Stern spent 30 years as commissioner, the league’s longest-serving leader, and Silver noted that few people in the room would have had the opportunities they did in life without Stern, whose longtime office at NBA headquarters was just a block away.

• The Portland Trail Blazers acquired veteran forward Trevor Ariza from the Sacramento Kings.

Portland also got Wenyen Gabriel and Caleb Swanigan from the Kings in exchange for Kent Bazemore, Anthony Tolliver and two second-round draft picks.

FIGURE SKATING

NATIONALS: Franz-Peter Jerosch of Yarmouth and Analise Gonzalez of North Reading, Massachusetts, placed seventh after  a score of 38.26 in the short program of the Junior Pairs of the U.S. Figure Skating National Championships at Greensboro, North Carolina.

Jerosch, who is from the Skate Club of New York, and Gonzalez, of the Skate Club of Boston, are scheduled to be the first pair to compete in the free skate on Wednesday, beginning at 2:45 p.m. at the Greensboro Coliseum.

HOCKEY

CZECH LEAGUE: Akim Aliu, the player who helped prompt a new discussion about racism and coaching behavior in hockey, is heading back to the ice.

Aliu, 30, signed in the Czech Extraliga for the remainder of the season. He joins HC Litvinov with 14 games left in the season, giving him a chance to display his game to any NHL teams interested in signing him.

The Nigerian-born Aliu, who was raised in Ukraine and Canada, said last fall that veteran coach Bill Peters directed racial slurs toward him while with the American Hockey League’s Rockford IceHogs.

Peters resigned as Calgary coach after comments from Aliu and another player who said Peters kicked him and punched another player while with the Carolina Hurricanes.

BASEBALL

MAJORS: With Los Angeles fans reeling from news that two of the Dodgers’ recent World Series opponents were linked to a cheating scandal that tipped off batters to what pitch was about to be thrown, the City Council voted to ask Major League Baseball to strip the Houston Astros and Boston Red Sox of their World Series titles.

Council members acknowledged that the vote was purely symbolic. The goal was to send a message that cheating shouldn’t be tolerated, said Councilman Gil Cedillo, who introduced the motion along with Councilman Paul Koretz.

• Free-agent outfielder Marcell Ozuna and the Atlanta Braves reached an $18 million, one-year deal that puts him on the team he helped beat in the playoffs last October.
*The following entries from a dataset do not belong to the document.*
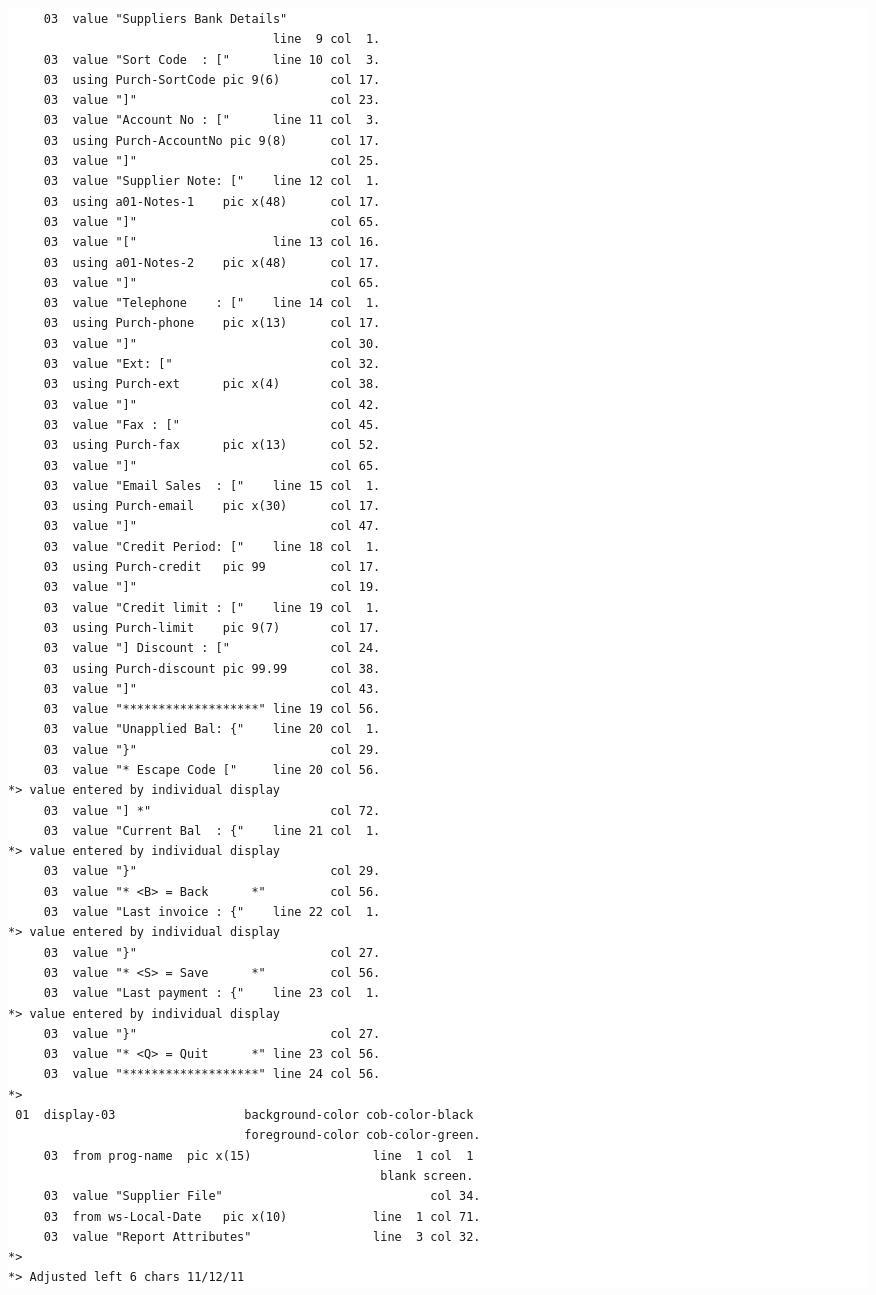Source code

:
 ```cobol
     03  value "Suppliers Bank Details"
                                     line  9 col  1.
     03  value "Sort Code  : ["      line 10 col  3.
     03  using Purch-SortCode pic 9(6)       col 17.
     03  value "]"                           col 23.
     03  value "Account No : ["      line 11 col  3.
     03  using Purch-AccountNo pic 9(8)      col 17.
     03  value "]"                           col 25.
     03  value "Supplier Note: ["    line 12 col  1.
     03  using a01-Notes-1    pic x(48)      col 17.
     03  value "]"                           col 65.
     03  value "["                   line 13 col 16.
     03  using a01-Notes-2    pic x(48)      col 17.
     03  value "]"                           col 65.
     03  value "Telephone    : ["    line 14 col  1.
     03  using Purch-phone    pic x(13)      col 17.
     03  value "]"                           col 30.
     03  value "Ext: ["                      col 32.
     03  using Purch-ext      pic x(4)       col 38.
     03  value "]"                           col 42.
     03  value "Fax : ["                     col 45.
     03  using Purch-fax      pic x(13)      col 52.
     03  value "]"                           col 65.
     03  value "Email Sales  : ["    line 15 col  1.
     03  using Purch-email    pic x(30)      col 17.
     03  value "]"                           col 47.
     03  value "Credit Period: ["    line 18 col  1.
     03  using Purch-credit   pic 99         col 17.
     03  value "]"                           col 19.
     03  value "Credit limit : ["    line 19 col  1.
     03  using Purch-limit    pic 9(7)       col 17.
     03  value "] Discount : ["              col 24.
     03  using Purch-discount pic 99.99      col 38.
     03  value "]"                           col 43.
     03  value "*******************" line 19 col 56.
     03  value "Unapplied Bal: {"    line 20 col  1.
     03  value "}"                           col 29.
     03  value "* Escape Code ["     line 20 col 56.
*> value entered by individual display
     03  value "] *"                         col 72.
     03  value "Current Bal  : {"    line 21 col  1.
*> value entered by individual display
     03  value "}"                           col 29.
     03  value "* <B> = Back      *"         col 56.
     03  value "Last invoice : {"    line 22 col  1.
*> value entered by individual display
     03  value "}"                           col 27.
     03  value "* <S> = Save      *"         col 56.
     03  value "Last payment : {"    line 23 col  1.
*> value entered by individual display
     03  value "}"                           col 27.
     03  value "* <Q> = Quit      *" line 23 col 56.
     03  value "*******************" line 24 col 56.
*>
 01  display-03                  background-color cob-color-black
                                 foreground-color cob-color-green.
     03  from prog-name  pic x(15)                 line  1 col  1
                                                    blank screen.
     03  value "Supplier File"                             col 34.
     03  from ws-Local-Date   pic x(10)            line  1 col 71.
     03  value "Report Attributes"                 line  3 col 32.
*>
*> Adjusted left 6 chars 11/12/11
```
Ozuna hit .429 with two home runs for the St. Louis Cardinals in their five-game win over the Braves in the NL Division Series.

SKIING

INJURY: Super-G world champion Dominik Paris will miss the rest of the Alpine skiing season after damaging his right knee in a training accident in Austria.
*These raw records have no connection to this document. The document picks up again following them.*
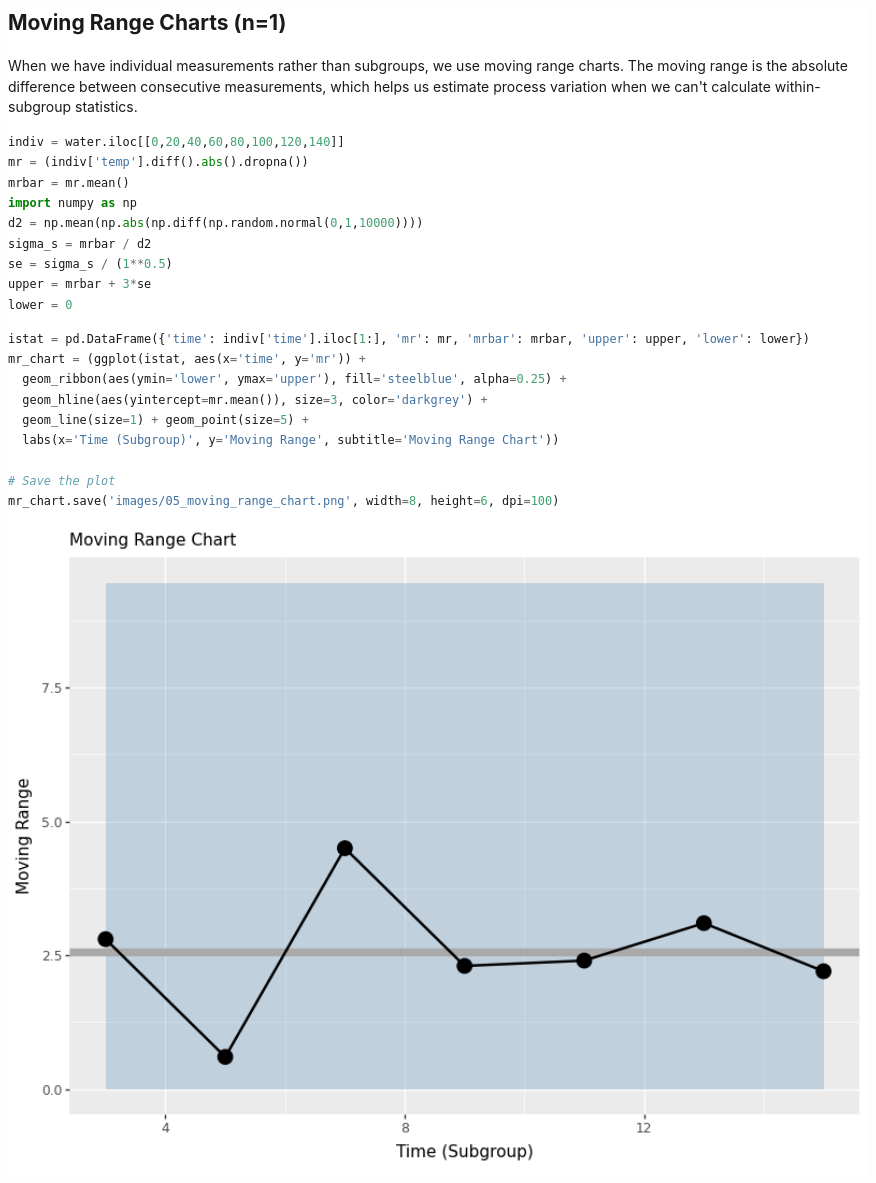 ## Moving Range Charts (n=1)

When we have individual measurements rather than subgroups, we use moving range charts. The moving range is the absolute difference between consecutive measurements, which helps us estimate process variation when we can't calculate within-subgroup statistics.


```python
indiv = water.iloc[[0,20,40,60,80,100,120,140]]
mr = (indiv['temp'].diff().abs().dropna())
mrbar = mr.mean()
import numpy as np
d2 = np.mean(np.abs(np.diff(np.random.normal(0,1,10000))))
sigma_s = mrbar / d2
se = sigma_s / (1**0.5)
upper = mrbar + 3*se
lower = 0
```


```python
istat = pd.DataFrame({'time': indiv['time'].iloc[1:], 'mr': mr, 'mrbar': mrbar, 'upper': upper, 'lower': lower})
mr_chart = (ggplot(istat, aes(x='time', y='mr')) +
  geom_ribbon(aes(ymin='lower', ymax='upper'), fill='steelblue', alpha=0.25) +
  geom_hline(aes(yintercept=mr.mean()), size=3, color='darkgrey') +
  geom_line(size=1) + geom_point(size=5) +
  labs(x='Time (Subgroup)', y='Moving Range', subtitle='Moving Range Chart'))

# Save the plot
mr_chart.save('images/05_moving_range_chart.png', width=8, height=6, dpi=100)
```

<img src="images/05_moving_range_chart.png" width="100%" />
The Italian ski federation, FISI, said Paris tore his anterior cruciate ligament and fractured his fibula in a crash during super-G practice in Kirchberg.

SOCCER

MLS: The LA Galaxy signed Javier “Chicharito” Hernandez, bringing the Mexican star back to North America after a lengthy career in Europe.

The striker will participate in his first training session Thursday.

Hernandez is a designated player for the Galaxy and the effective replacement for Zlatan Ibrahimovic, who signed with AC Milan this winter after two outstanding seasons stateside.

Hernandez, 31, is the top goal-scorer in the history of the Mexican national team.

• Atlanta United surrendered another big part of their MLS Cup-winning squad, trading midfielder Julian Gressel to D.C. United after failing to reach agreement on a new contract.

Atlanta acquired $650,000 in targeted allocation money in 2020 and another $100,000 in 2021, with the possibility of receiving an additional $350,000 if Gressel reaches certain performance-based incentives with D.C. United.

DOPING

TENNIS: Top-ranked doubles player Robert Farah was provisionally suspended by the International Tennis Federation pending a disciplinary hearing into his positive doping test.

The ITF formally imposed the suspension hours after the Australian Open began.

Farah had been due to play in Melbourne with long-time doubles partner Juan Sebastian Cabal until announcing his doping case last week. The pair won the last two Grand Slam titles at Wimbledon and the U.S. Open.

Farah denies wrongdoing and blamed his positive test for the steroid Boldenone on eating contaminated meat in his native Colombia.